Suppose I have a package and that I am interested in providing an option to end users to speed up their calculations in the presence of a NVIDIA GPU. Not everyone will benefit from this option and so I can’t add CUDA as a dependency. Is there a solution specifically designed for the CUDA.jl stack that allows package developers to add the stack as an optional dependency?
Note: I am aware of Requires.jl but I can’t afford the lack of support for semantic versioning.
Is it a problem to include CUDA as a dependency?
If there is no GPU available, you can then decide what to do.
That is also mentioned in the CUDA.jl docs.
There is a simple solution to this, which has been adopted by many packages already:
add CUDA.jl as a normal dependency
do using CUDA in your package
check at runtime if CUDA is functional or not (with CUDA.functional()) and use the GPU in function of this.
The installation of CUDA.jl as well as using CUDA and compiling CUDA.jl code will work without error on a system without GPU. Only at runtime, trying to use the GPU for real, it would fail. But, this you will avoid by not doing so if CUDA.functional() returns false.
Any system that runs Julia will successfully build CUDA.jl? How often the build fails on different OSes, platforms, etc? Ideally I would like to avoid an extra dependency, specially if it has some potential to reduce the number places where a package can run.
We put a lot of effort in making sure that CUDA.jl can be loaded, even if CUDA is not available. You can use CUDA.functional() to check if your system has CUDA available.
CUDA.jl does nothing before its first use. Even artifacts are downloaded at run time. So the only ‘cost’ is additional dependencies, and package load time. The latter can still be optimized, so if somebody’s familiar with the recent techniques for improving latency (optimizing precompilation, avoiding invalidations) that would be a valuable contribution.
Yes, that is a big concern I have as well. Downloading a bunch of binaries and packages always seems too heavy, specially if you take into account countries under development with poor internet connection. Even though CUDA.functional() is wonderful (thanks for sharing) it still doesn’ t fully solve the issue from a software engineering perspective.
Maybe someday in the future we could have a julia --gpu flag or something cooked into the language like we do for threads and distributed computing? I am just wondering if that would make sense at all. No need to install CUDA, OpenCL, … dependencies manually, the language itself would have GPU support baked in.
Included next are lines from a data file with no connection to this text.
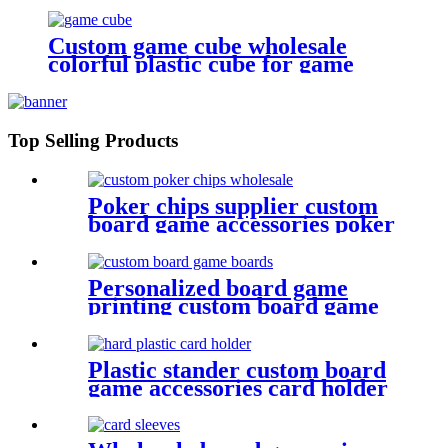
cube
Custom game cube wholesale
colorful plastic cube for game
Top Selling Products
Poker chips supplier custom
board game accessories poker
chips wholesale
Personalized board game
printing custom board game
boards game board
Plastic stander custom board
game accessories card holder
game plastic pieces plastic bits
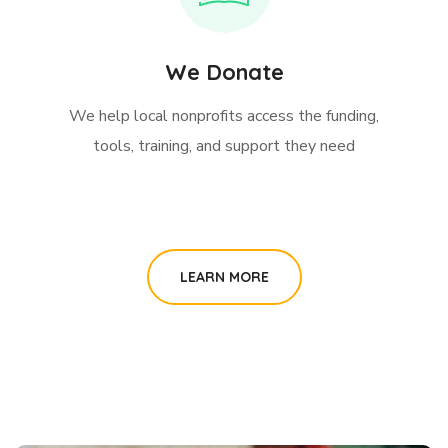
We Donate
We help local nonprofits access the funding,
tools, training, and support they need
LEARN MORE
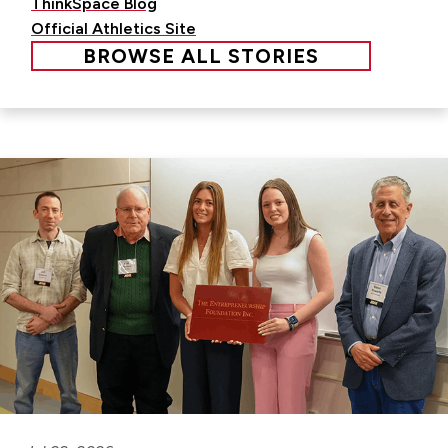
ThinkSpace Blog
Official Athletics Site
BROWSE ALL STORIES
From heaviest to lightest, which ones could potentially introduce non-trivial issues during installation? I see a lot of compiler packages, but I don’t understand how challenging it is to install these packages in old machines (thinking of students in countries under development).
No, most of those packages are fairly small. We’ve taken care to isolate larger dependencies in separate packages (like NNlibCUDA.jl) or by using Requires.jl
There’s a couple of packages that require binary dependencies, but those work well enough nowadays to not be a problem.
from the fact that one of the binary libraries may link against CUDA_jll.
SCS is a tiny (100sKB) C-library; we ship separate SCS_GPU_jll which has CUDA_full_jll as build dep only. The aim is to add the gpu functionality to the package only conditionally, when CUDA_full is already present.
You mean CUDA_jll? CUDA_full_jll should never be present, as you mention it’s a build dep only.
That said, currently the way CUDA.jl handles its CUDA toolkit dependency is entirely separate from CUDA_jll.jl. We hope to unify that in the future, but as of now you can’t have both loaded at the same time.
We use CUDA_full_jll as build dep and require users to using CUDA_jll before using SCS;
This way we can define gpu-related functionality in SCS.jl through Requires and only include it when CUDA is present. This e.g. defines some constants in the package.
However, maybe it’s time to revisit the solution. What do you suggest?
That’s the correct set-up indeed, but you mentioned CUDA_full twice in your previous post, so I assume you meant CUDA_jll. This solution doesn’t integrate with CUDA.jl yet, but I hope to take another look at this in the new year.
It seemed like an interesting idea to ask for computational resources explicitly in user scripts. If the language had this notion of resource built-in we could switch between different resources without depending on packages I guess? Just a set of abstract types defining the resources and a convention to implement all Base methods with resources as the first argument when possible. Falling back to the CPU.